PROBLEM STATEMENT: After locating the line with "ring pip: (447, 422)", retype it and every later line exactly, stopping at the end of the records.

Saved data entries
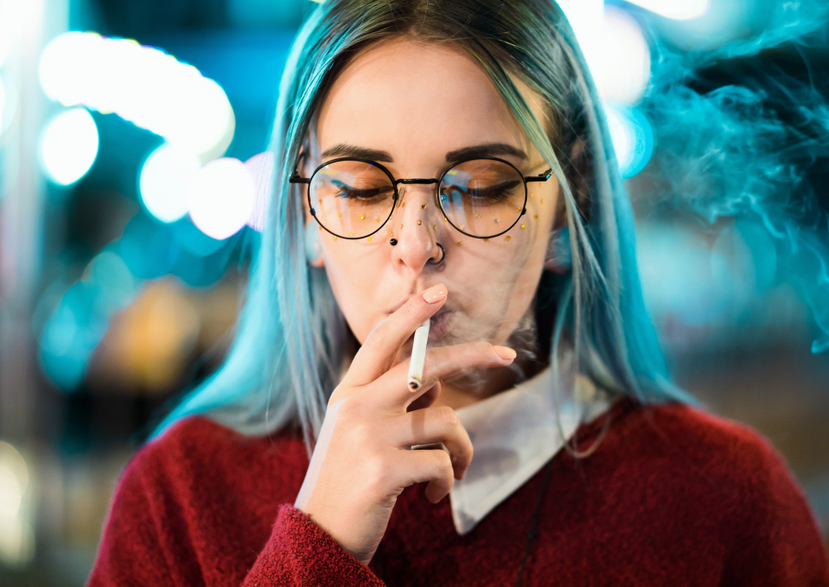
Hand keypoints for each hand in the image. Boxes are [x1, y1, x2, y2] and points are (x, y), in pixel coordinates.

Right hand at [294, 283, 515, 564]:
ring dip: (461, 451)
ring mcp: (368, 437)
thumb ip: (393, 403)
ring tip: (450, 471)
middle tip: (507, 352)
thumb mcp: (361, 433)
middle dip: (474, 354)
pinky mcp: (383, 470)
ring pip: (447, 422)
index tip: (439, 291)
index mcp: (349, 392)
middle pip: (428, 367)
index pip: (382, 340)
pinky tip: (430, 496)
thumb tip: (437, 381)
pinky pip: (443, 463)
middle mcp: (356, 406)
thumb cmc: (350, 481)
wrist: (320, 536)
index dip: (412, 313)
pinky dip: (447, 482)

OUTPUT:
ring pip: (447, 422)
index tip: (439, 291)
index mcp: (349, 392)
middle pip: (428, 367)
index pip: (382, 340)
pinky tip: (430, 496)
thumb tip: (437, 381)
pinky pip: (443, 463)
middle mcp: (356, 406)
thumb cmc: (350, 481)
wrist: (320, 536)
index dip: (412, 313)
pinky dip: (447, 482)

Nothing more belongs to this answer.